I'm not sure that I could make the case that the withdrawal of these Australian routes were readily attributed to Sandy. Given that many routes are exchanged directly between AS1221 and AS7474, and AS7474 is the upstream AS for AS4608, then perhaps the observation that instead of the path <1221 7474 4804>, which is contained with Australian network infrastructure, prior to the evening of the 29th of October we were seeing a path of the form <1221 4637 3561 3257 7473 4804> was itself a signal of a routing problem with AS4804, and perhaps Sandy was not the root cause here.
What about the other large set of routes, those 224 withdrawn routes from Russia? This presents differently, in so far as there is no single event that withdraws the majority of these routes. There is a steady trickle of single withdrawals over the 14 hour period, with just one event withdrawing 18 routes (Figure 7). Many of these routes include AS12389 (ROSTELECOM), and AS12389 has connections to a number of providers for transit towards Asia/Pacific, including AS1273 (Cable and Wireless), AS2914 (NTT America), AS25165 (KDDI), AS3257 (TINET) and AS6762 (SEABONE, Telecom Italia). Over this 14 hour period we saw some 20,453 updates relating to these Russian routes, but the level of service disruption in terms of extended period of unreachability was much lower.

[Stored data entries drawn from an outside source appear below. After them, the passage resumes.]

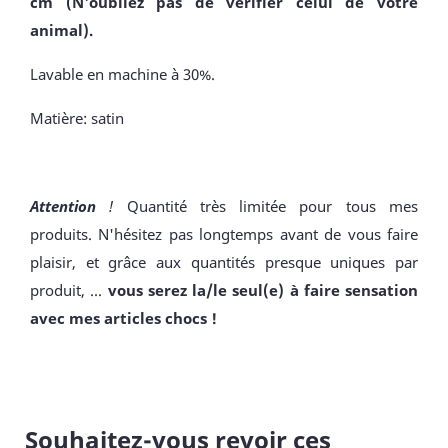
cm (N'oubliez pas de vérifier celui de votre
animal).
Lavable en machine à 30%.
Matière: satin
Attention
!
Quantité très limitée pour tous mes
produits. N'hésitez pas longtemps avant de vous faire
plaisir, et grâce aux quantités presque uniques par
produit, ...
vous serez la/le seul(e) à faire sensation
avec mes articles chocs !
Souhaitez-vous revoir ces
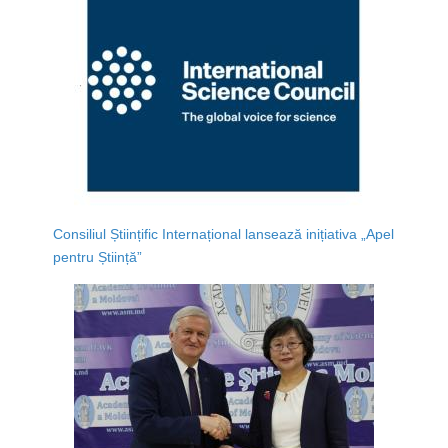
Consiliul Științific Internațional lansează inițiativa „Apel
pentru Știință”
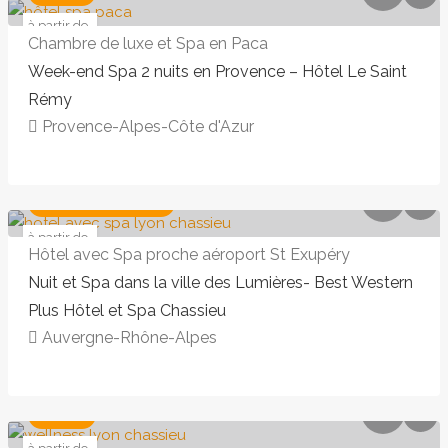
à partir de
309 €
Chambre de luxe et Spa en Paca
Week-end Spa 2 nuits en Provence – Hôtel Le Saint
Rémy
Provence-Alpes-Côte d'Azur
257,00€ - 287,00€
PETIT-DÉJEUNER
à partir de
169 €
Hôtel avec Spa proche aéroport St Exupéry
Nuit et Spa dans la ville des Lumières- Best Western
Plus Hôtel et Spa Chassieu
Auvergne-Rhône-Alpes
Starts from 309,00€
LUXE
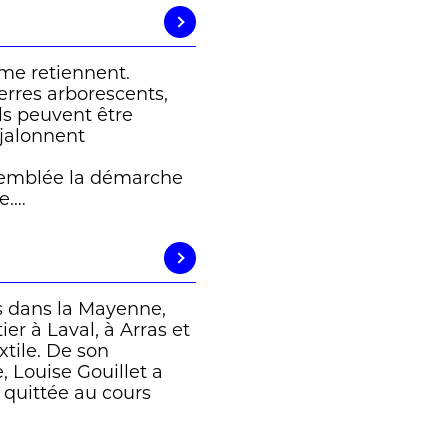
 me retiennent.
erres arborescents,
ils peuvent être
s jalonnent
’emblée la démarche
e.…
s dans la Mayenne,
er à Laval, à Arras et
xtile. De son
, Louise Gouillet a
 quittée au cours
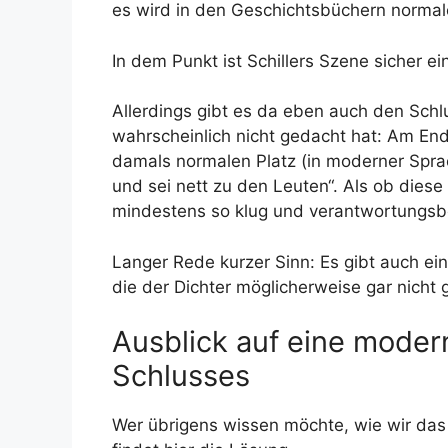
es wird in den Geschichtsbüchern normal
In dem Punkt ist Schillers Szene sicher ei
Allerdings gibt es da eben auch den Schlu
wahrscheinlich nicht gedacht hat: Am End
damals normalen Platz (in moderner Sprac
und sei nett zu den Leuten“. Als ob diese
mindestens so klug und verantwortungsbe
Langer Rede kurzer Sinn: Es gibt auch e
die der Dichter möglicherweise gar nicht 
Ausblick auf eine mode
Schlusses
Wer übrigens wissen möchte, wie wir das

A similar story can be seen with Brazilian routes, with 17,977 updates in this period with 172 extended withdrawals.
It is evident that a small scale disruption of some 80 routes occurred from 8pm ET that were restored by midnight, and a smaller scale disruption of some 40 routes 3 hours later at 3am ET that were restored one hour later, but, as with the Russian origin routes there was no visible extended outage of a large set of Brazilian routes.

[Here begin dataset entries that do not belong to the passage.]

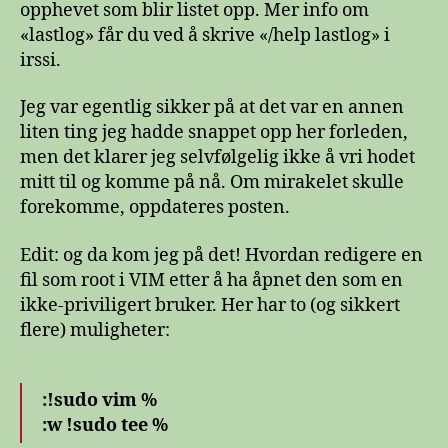
opphevet som blir listet opp. Mer info om
«lastlog» får du ved å skrive «/help lastlog» i
irssi.
Jeg var egentlig sikker på at det var en annen
liten ting jeg hadde snappet opp her forleden,
men det klarer jeg selvfølgelig ikke å vri hodet
mitt til og komme på nå. Om mirakelet skulle
forekomme, oppdateres posten.
Edit: og da kom jeg på det! Hvordan redigere en
fil som root i VIM etter å ha åpnet den som en
ikke-priviligert bruker. Her har to (og sikkert
flere) muligheter:
:!sudo vim %
:w !sudo tee %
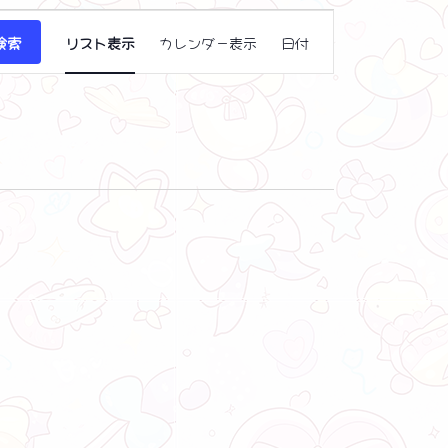
イ
検索
リスト表示
カレンダー表示
日付
ベ
ン
ト
ビ
ュ
ー
ナ
ビ
ゲ
ー
シ
ョ
ン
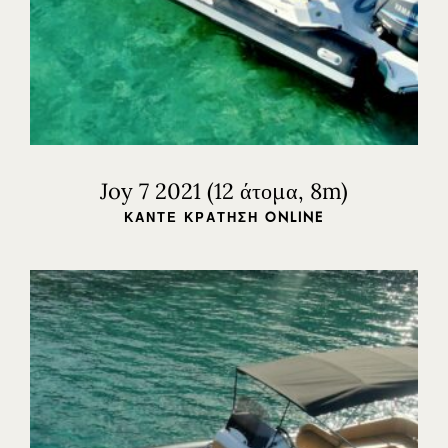
Joy 7 2021 (12 άτομα, 8m)
ΚΆΝΤΕ ΚΡΆΤΗΣΗ ONLINE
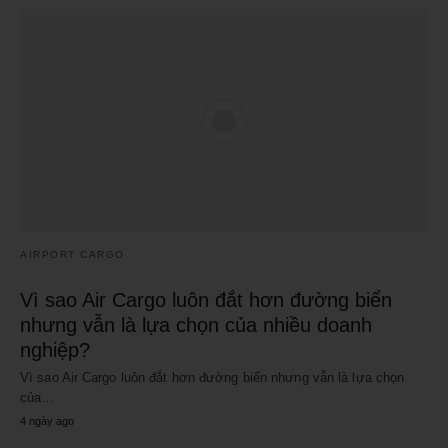
AIRPORT CARGO
Vì sao Air Cargo luôn đắt hơn đường biển
nhưng vẫn là lựa chọn của nhiều doanh
nghiệp?
Vì sao Air Cargo luôn đắt hơn đường biển nhưng vẫn là lựa chọn
của…
4 ngày ago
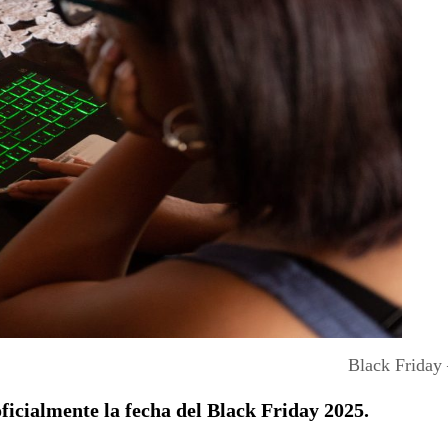
Black Friday
ficialmente la fecha del
Black Friday 2025.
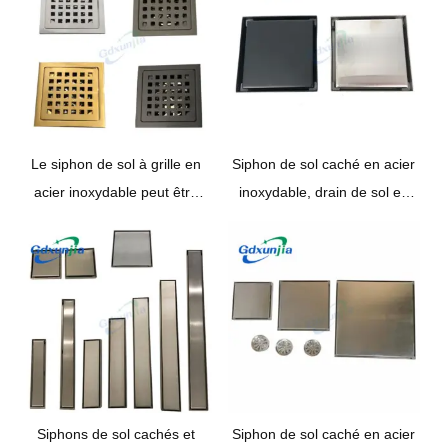
Le siphon de sol à grille en
Siphon de sol caché en acier
acier inoxydable peut être
inoxydable, drain de sol en
produit en différentes
carreaux de céramique de
couleurs.
différentes couleurs.
Siphons de sol cachés et
Siphon de sol caché en acier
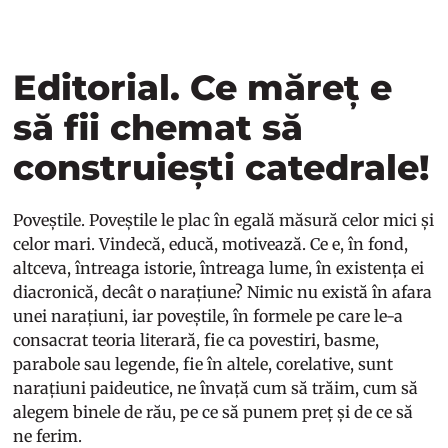
Editorial. Ce măreț e
să fii chemat să
construiești catedrale!
Poveștile. Poveștile le plac în egală măsură celor mici și
celor mari. Vindecă, educă, motivează. Ce e, în fond,
altceva, întreaga istorie, întreaga lume, în existența ei
diacronică, decât o narațiune? Nimic nu există în afara
unei narațiuni, iar poveștile, în formele pe care le-a
consacrat teoria literară, fie ca povestiri, basme,
parabole sau legende, fie în altele, corelative, sunt
narațiuni paideutice, ne învață cum să trăim, cum să
alegem binele de rău, pe ce să punem preț și de ce să
ne ferim.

Again we can look at the time distribution of extended outages of Brazilian routes, were the withdrawn prefix was not restored during the 14 hour period of the storm's landfall. Once more there is no sharp peak of withdrawals observed for this collection of routes (Figure 9).
What can we conclude here? While the effects on Sandy on the network infrastructure in the United States, and the North East in particular, were very severe, the effects on the global Internet were far more subdued. The trans-Atlantic cable systems that surface in this area of the US were largely unscathed by this storm, as were the related trunk switching and transmission plant. We did see some disturbances in a number of routes, but the global Internet managed to live up to its name and route around much of the local damage, and the impact on global connectivity looks to have been relatively minor and short lived. As long as the underlying network connectivity mesh is sufficiently dense the Internet can indeed "route around damage".